The Category Error of Agent Safety
Practitioners currently attempt to secure AI agents by importing the 'chatbot-era' recipe: training models to refuse unsafe inputs. The authors argue this is a fundamental category error. Content safety focuses on the model's output, which is a learnable function of the input. Agentic harm, however, is relational; it occurs when an agent exercises authority that exceeds the user's granted permissions. Because this authority context is often absent from the model's input, training a model to 'refuse' is ineffective and degrades performance.
Why Refusal Training Fails
The authors provide three lines of evidence demonstrating that defense-trained models are ill-suited for agentic tasks:
- Surface Patterns vs. Intent: Models trained for defense learn to recognize surface-level patterns rather than understanding the underlying intent, leading to brittle security.

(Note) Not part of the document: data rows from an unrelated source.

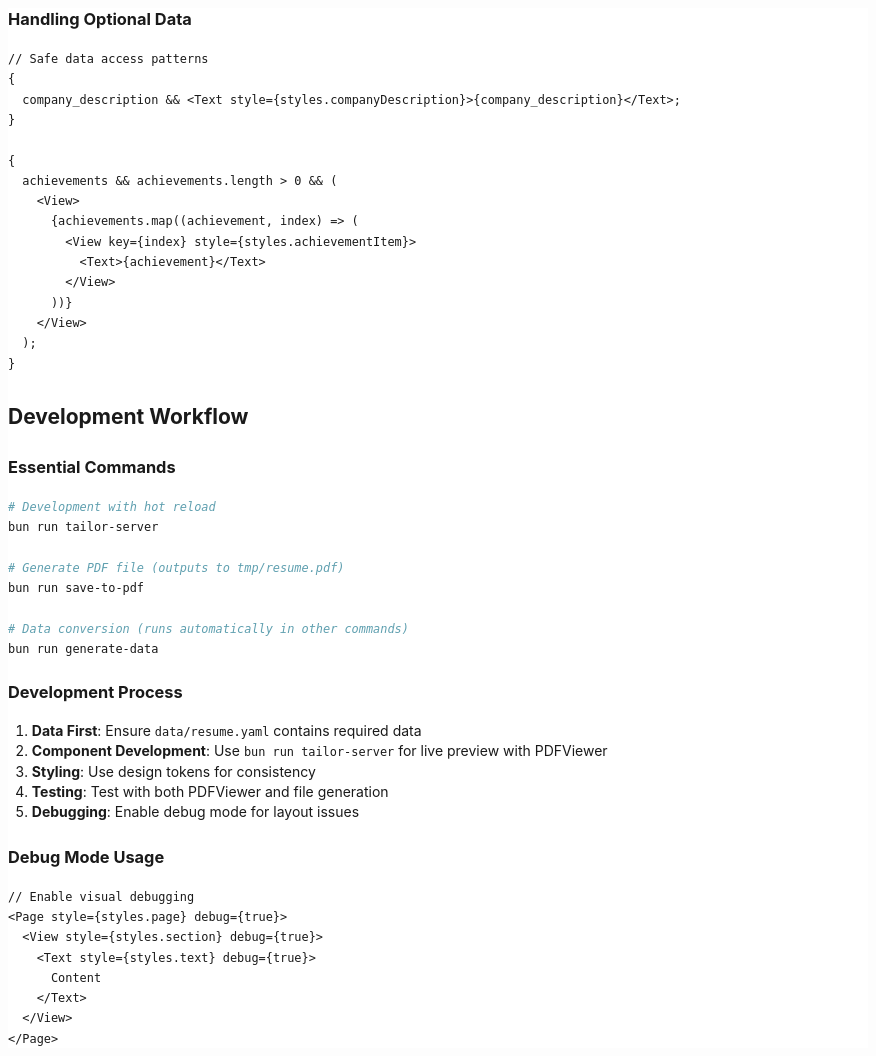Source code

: ### Handling Optional Data

```tsx
// Safe data access patterns
{
  company_description && <Text style={styles.companyDescription}>{company_description}</Text>;
}

{
  achievements && achievements.length > 0 && (
    <View>
      {achievements.map((achievement, index) => (
        <View key={index} style={styles.achievementItem}>
          <Text>{achievement}</Text>
        </View>
      ))}
    </View>
  );
}
```

## Development Workflow

### Essential Commands

```bash
# Development with hot reload
bun run tailor-server

# Generate PDF file (outputs to tmp/resume.pdf)
bun run save-to-pdf

# Data conversion (runs automatically in other commands)
bun run generate-data
```

### Development Process

1. **Data First**: Ensure `data/resume.yaml` contains required data
2. **Component Development**: Use `bun run tailor-server` for live preview with PDFViewer
3. **Styling**: Use design tokens for consistency
4. **Testing**: Test with both PDFViewer and file generation
5. **Debugging**: Enable debug mode for layout issues

### Debug Mode Usage

```tsx
// Enable visual debugging
<Page style={styles.page} debug={true}>
  <View style={styles.section} debug={true}>
    <Text style={styles.text} debug={true}>
      Content
    </Text>
  </View>
</Page>
```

- Capability Collapse: The training process often degrades the model's ability to perform multi-step agentic tasks before it even addresses potential threats.
- Exploitability: Even with safety training, frontier models frequently exceed their granted authority during normal operation because the 'refusal' mechanism does not account for the actual boundaries of the tools they are using.
Moving to Action Alignment
Instead of attempting to install safety into model weights, the authors propose a shift toward Action Alignment. This approach treats safety as a property of the deployment environment rather than the model itself.
Key components include:
- Least Privilege: Security must be enforced outside the model at the action boundary. The agent should only have access to the specific tools and data required for its current task.
- Relational Evaluation: Safety should be evaluated based on the relationship between the action taken and the user's intent, rather than a simple 'refusal score' generated by the model.
- External Enforcement: By shifting the security burden to the infrastructure layer, developers can maintain model capability while ensuring that agents cannot perform unauthorized actions, regardless of the model's internal 'safety' training.